FARRELL, Pa. (WKBN) – Farrell’s future police chief gave a public apology Monday after he admitted to using a variant of the n-word in an email earlier this year.
Thomas Burke, who is white, made the statement around 4 p.m. Monday in the rotunda of the city’s municipal building.
“To everybody here, to everybody out there, my deepest. I cannot tell you, from the bottom of my heart, I am truly sorry. I apologize deeply,” he said.
Burke also apologized for his lack of judgment when the initial email was sent.
WKBN received what was reportedly a copy of the e-mail, dated as being sent in April 2015.

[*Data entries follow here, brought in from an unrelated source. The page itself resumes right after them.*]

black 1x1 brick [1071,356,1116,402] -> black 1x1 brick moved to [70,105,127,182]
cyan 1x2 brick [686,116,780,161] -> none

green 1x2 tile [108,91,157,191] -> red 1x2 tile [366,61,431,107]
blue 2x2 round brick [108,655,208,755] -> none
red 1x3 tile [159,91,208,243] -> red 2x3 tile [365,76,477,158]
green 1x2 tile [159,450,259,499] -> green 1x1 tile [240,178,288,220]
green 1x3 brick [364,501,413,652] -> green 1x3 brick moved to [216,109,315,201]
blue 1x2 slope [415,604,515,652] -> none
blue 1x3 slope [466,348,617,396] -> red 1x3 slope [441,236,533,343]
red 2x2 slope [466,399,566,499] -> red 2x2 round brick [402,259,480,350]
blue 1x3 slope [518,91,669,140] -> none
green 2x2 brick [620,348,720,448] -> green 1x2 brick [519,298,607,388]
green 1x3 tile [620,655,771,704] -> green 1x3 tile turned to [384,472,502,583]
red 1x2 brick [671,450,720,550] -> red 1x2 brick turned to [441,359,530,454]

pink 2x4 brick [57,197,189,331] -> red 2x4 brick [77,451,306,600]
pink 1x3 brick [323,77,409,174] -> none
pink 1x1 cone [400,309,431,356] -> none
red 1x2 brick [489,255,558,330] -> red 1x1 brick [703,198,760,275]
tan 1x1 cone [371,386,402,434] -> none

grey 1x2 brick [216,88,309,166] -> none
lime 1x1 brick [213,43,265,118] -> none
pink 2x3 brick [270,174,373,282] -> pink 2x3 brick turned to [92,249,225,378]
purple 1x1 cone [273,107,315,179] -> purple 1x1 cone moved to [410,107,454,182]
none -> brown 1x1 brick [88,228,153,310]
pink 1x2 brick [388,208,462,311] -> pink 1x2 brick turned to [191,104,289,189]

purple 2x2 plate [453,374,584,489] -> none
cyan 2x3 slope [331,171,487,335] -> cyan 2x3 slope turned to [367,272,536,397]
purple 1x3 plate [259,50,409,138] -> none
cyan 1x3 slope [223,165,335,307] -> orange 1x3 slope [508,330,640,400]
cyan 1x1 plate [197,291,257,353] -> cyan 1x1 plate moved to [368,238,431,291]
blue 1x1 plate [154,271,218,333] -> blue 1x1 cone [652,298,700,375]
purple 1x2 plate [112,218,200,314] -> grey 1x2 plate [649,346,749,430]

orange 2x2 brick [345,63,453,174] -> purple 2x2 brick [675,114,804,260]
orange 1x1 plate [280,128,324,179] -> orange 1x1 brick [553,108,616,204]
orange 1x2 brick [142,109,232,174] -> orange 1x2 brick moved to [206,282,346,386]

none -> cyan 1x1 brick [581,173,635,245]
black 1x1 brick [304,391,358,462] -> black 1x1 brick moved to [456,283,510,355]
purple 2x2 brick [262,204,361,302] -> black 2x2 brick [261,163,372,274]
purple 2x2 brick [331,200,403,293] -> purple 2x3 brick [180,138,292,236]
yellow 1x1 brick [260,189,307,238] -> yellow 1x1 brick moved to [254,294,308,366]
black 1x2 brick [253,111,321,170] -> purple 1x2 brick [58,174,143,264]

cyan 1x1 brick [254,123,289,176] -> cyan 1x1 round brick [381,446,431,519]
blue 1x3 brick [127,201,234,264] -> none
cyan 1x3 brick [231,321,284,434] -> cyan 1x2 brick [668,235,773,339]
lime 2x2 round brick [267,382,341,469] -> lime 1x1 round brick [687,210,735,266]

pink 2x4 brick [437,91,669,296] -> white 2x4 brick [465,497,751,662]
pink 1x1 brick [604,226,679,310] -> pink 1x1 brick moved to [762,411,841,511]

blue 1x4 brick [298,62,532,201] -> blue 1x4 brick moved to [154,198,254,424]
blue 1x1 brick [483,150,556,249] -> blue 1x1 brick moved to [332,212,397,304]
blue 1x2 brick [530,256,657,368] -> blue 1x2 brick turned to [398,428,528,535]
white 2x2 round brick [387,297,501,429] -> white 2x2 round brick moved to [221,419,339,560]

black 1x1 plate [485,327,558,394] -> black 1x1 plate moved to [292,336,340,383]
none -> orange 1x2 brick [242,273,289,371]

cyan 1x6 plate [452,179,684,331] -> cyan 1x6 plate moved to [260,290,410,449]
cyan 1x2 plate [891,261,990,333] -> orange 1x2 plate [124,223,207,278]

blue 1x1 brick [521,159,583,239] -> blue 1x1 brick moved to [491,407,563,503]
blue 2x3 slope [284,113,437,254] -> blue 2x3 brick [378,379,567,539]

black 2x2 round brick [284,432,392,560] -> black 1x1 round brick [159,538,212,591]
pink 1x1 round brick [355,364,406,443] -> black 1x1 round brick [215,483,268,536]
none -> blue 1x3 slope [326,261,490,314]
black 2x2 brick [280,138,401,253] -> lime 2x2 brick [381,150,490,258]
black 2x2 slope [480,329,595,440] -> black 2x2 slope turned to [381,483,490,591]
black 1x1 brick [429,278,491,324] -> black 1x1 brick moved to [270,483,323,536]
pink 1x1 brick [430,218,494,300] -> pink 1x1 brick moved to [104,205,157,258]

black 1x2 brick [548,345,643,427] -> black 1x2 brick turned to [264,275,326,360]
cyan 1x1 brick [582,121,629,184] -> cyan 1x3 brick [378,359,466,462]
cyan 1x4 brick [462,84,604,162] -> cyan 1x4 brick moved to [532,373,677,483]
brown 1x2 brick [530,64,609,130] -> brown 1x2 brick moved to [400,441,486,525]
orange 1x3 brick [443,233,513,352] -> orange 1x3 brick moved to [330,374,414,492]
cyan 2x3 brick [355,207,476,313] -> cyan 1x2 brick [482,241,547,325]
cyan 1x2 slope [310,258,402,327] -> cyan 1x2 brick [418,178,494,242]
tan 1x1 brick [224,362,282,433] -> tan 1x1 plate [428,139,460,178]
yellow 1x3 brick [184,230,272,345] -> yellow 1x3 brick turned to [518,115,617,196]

The message, about a reading fundraiser, reads: “Good morning. Please click and review. Even a one dollar will be greatly appreciated. Them Sharon ‘expletive’ gotta learn how to read.”
Farrell Mayor Olive McKeithan said that Burke admitted to her that he wrote the word in an email earlier this year.
“As the mayor of Farrell and as an African American, I stand behind Mr. Burke as police chief for the City of Farrell,” she said.
McKeithan said that she knows Burke and considers him to be an upstanding man of character.
“Until you get to know a man’s character, you can’t judge him by one off-the-cuff remark, or else we would have to judge all white people as equally guilty,” McKeithan said. “I have spoken with Mr. Burke and consider the matter as closed.”
But others are not so supportive of Burke’s comments.
Bishop Martha J. Sanders, who has lived in Farrell for 82 years, said she questions whether Burke will be able to reach the youth in the community, after the email was made public.
“I am concerned, because there are many young blacks in Farrell who are already unruly, who are already disenfranchised,” she said.
Reverend Tiffany Holden, of Redeemed Sanctuary, is also skeptical.
“It is not OK for someone who is going to be head of this community to be allowed to say such words,” she said.
McKeithan said there is no pending disciplinary action against Burke. An upcoming community meeting is being organized at the request of community leaders and the local chapter of the National Association for the Advancement of Colored People.
The president of the Mercer County NAACP said there needs to be regulations.
“As the president, the NAACP has some things in place the city could use. That’s the dialogue we’re going to have. We can put things in place to stop things like this from happening,” said President Monica Gregory.
Farrell decided in September to withdraw from the Southwest Regional Police Department and form its own police department. Burke was chosen to head that department, and will start in the new role on Jan. 1, 2016.